The exit environment is still incredibly attractive, and until that changes more money will continue to flood the sector. However, there has not been a meaningful increase in the number of funded startups. More money is chasing the same number of deals, so round size (and presumably valuation) is increasing. One problem seems to be that there is a very small universe of “fundable” founders. Most good (and funded) startups are created within a handful of VCs, or by experienced serial entrepreneurs. Starting biopharma companies is really hard to do right, so this makes sense.

The solution to this seems to be training and supporting the next generation of entrepreneurs. However, this isn’t happening (see “worry” number 4). Big pharma is cutting R&D, startups can’t afford to train on the job and outsource a lot of R&D, and most hands-on early stage industrial discovery work is offshored to Asia (WuXi has thousands of contract discovery scientists). With the abundance of capital and talent in China and rapidly increasing number of top-tier scientists setting up shop in the country, it isn’t unreasonable to think China will be the source of most biopharma startups within even a decade.

My personal belief is that the sector needs to support more young entrepreneurs. Many of the best startups these days are created by young associates within venture funds, and there are tons of incredibly capable young scientists who, with the right guidance and mentorship, could create incredible companies. Robert Swanson was in his late 20s when he founded Genentech, and David Goeddel was not much older when he joined. I run a program to support young entrepreneurs; if you are a young scientist looking to start a company, please get in touch!

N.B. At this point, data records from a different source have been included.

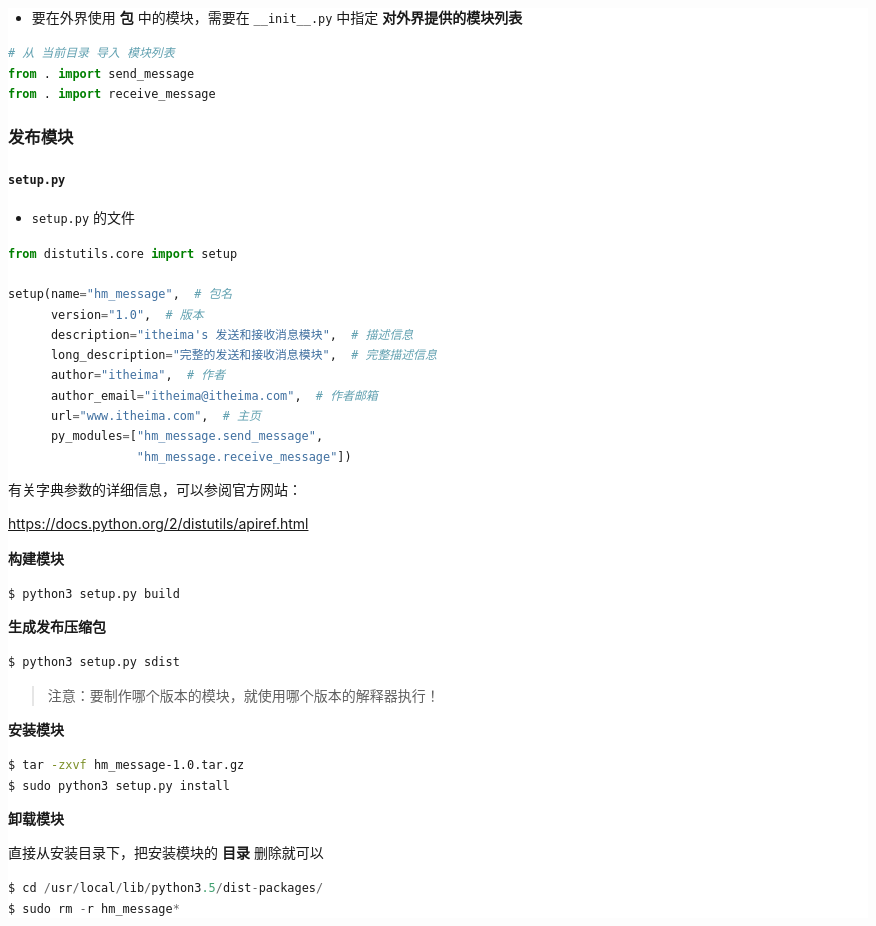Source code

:- 要在外界使用 **包** 中的模块，需要在 `__init__.py` 中指定 **对外界提供的模块列表**

```python
# 从 当前目录 导入 模块列表
from . import send_message
from . import receive_message
```

### 发布模块

#### `setup.py`

- `setup.py` 的文件

```python
from distutils.core import setup

setup(name="hm_message",  # 包名
      version="1.0",  # 版本
      description="itheima's 发送和接收消息模块",  # 描述信息
      long_description="完整的发送和接收消息模块",  # 完整描述信息
      author="itheima",  # 作者
      author_email="itheima@itheima.com",  # 作者邮箱
      url="www.itheima.com",  # 主页
      py_modules=["hm_message.send_message",
                  "hm_message.receive_message"])
```

有关字典参数的详细信息，可以参阅官方网站：

<https://docs.python.org/2/distutils/apiref.html>

**构建模块**

```bash
$ python3 setup.py build
```

**生成发布压缩包**

```bash
$ python3 setup.py sdist
```

> 注意：要制作哪个版本的模块，就使用哪个版本的解释器执行！

**安装模块**

```bash
$ tar -zxvf hm_message-1.0.tar.gz 
$ sudo python3 setup.py install
```

**卸载模块**

直接从安装目录下，把安装模块的 **目录** 删除就可以

```python
$ cd /usr/local/lib/python3.5/dist-packages/
$ sudo rm -r hm_message*
```
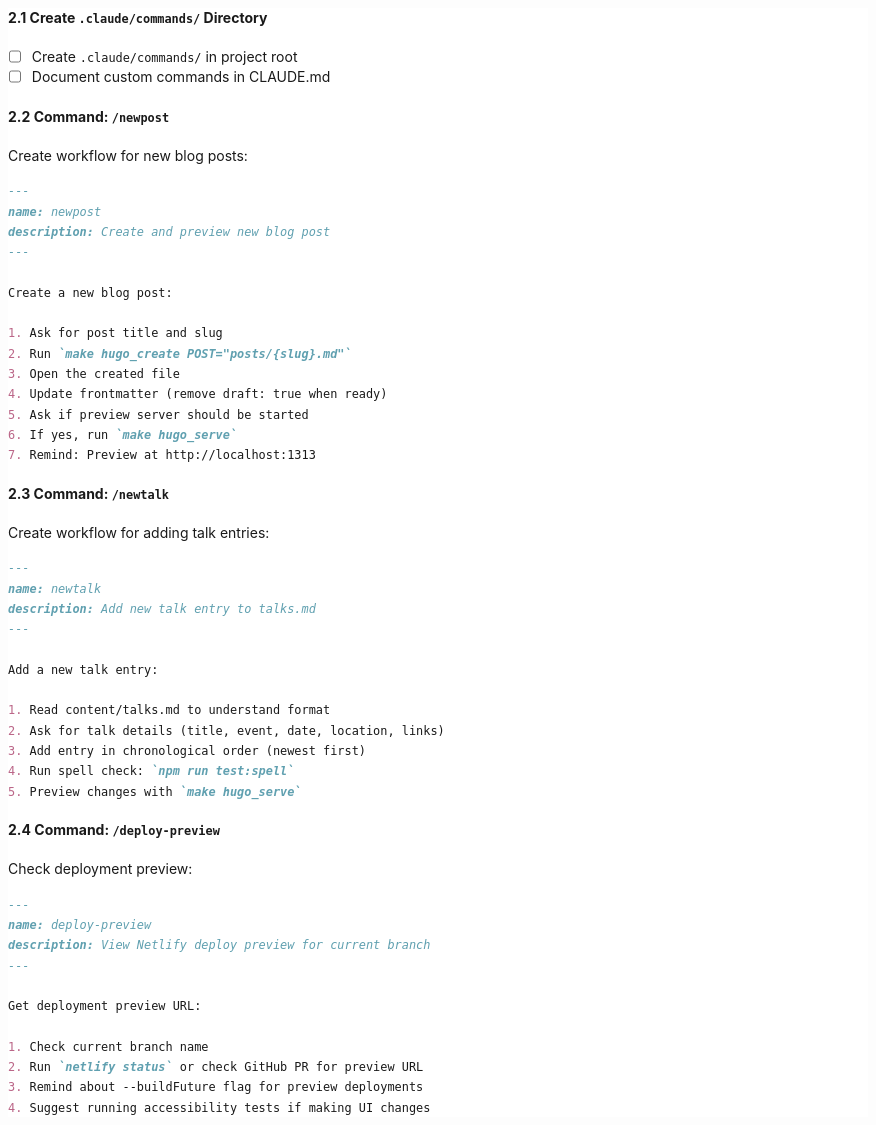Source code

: #### 2.1 Create `.claude/commands/` Directory

- [ ] Create `.claude/commands/` in project root
- [ ] Document custom commands in CLAUDE.md

#### 2.2 Command: `/newpost`

Create workflow for new blog posts:

```markdown
---
name: newpost
description: Create and preview new blog post
---

Create a new blog post:

1. Ask for post title and slug
2. Run `make hugo_create POST="posts/{slug}.md"`
3. Open the created file
4. Update frontmatter (remove draft: true when ready)
5. Ask if preview server should be started
6. If yes, run `make hugo_serve`
7. Remind: Preview at http://localhost:1313
```

#### 2.3 Command: `/newtalk`

Create workflow for adding talk entries:

```markdown
---
name: newtalk
description: Add new talk entry to talks.md
---

Add a new talk entry:

1. Read content/talks.md to understand format
2. Ask for talk details (title, event, date, location, links)
3. Add entry in chronological order (newest first)
4. Run spell check: `npm run test:spell`
5. Preview changes with `make hugo_serve`
```

#### 2.4 Command: `/deploy-preview`

Check deployment preview:

```markdown
---
name: deploy-preview
description: View Netlify deploy preview for current branch
---

Get deployment preview URL:

1. Check current branch name
2. Run `netlify status` or check GitHub PR for preview URL
3. Remind about --buildFuture flag for preview deployments
4. Suggest running accessibility tests if making UI changes
```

1 I use the term "biopharma" to refer to startups developing FDA-regulated drugs to treat diseases; this does not include other life science sectors like diagnostics, devices, digital health, or consumer genomics.

2 My data differs a bit from Pitchbook’s, but overall the value is quite close. I just update this manually based on press releases, I don’t scrape Form D’s or anything. If I’ve missed any big deals, let me know!

3 While most of these deals are tranched (ie only a portion of the money is invested upfront with the remainder invested upon achievement of milestones), these are massive rounds.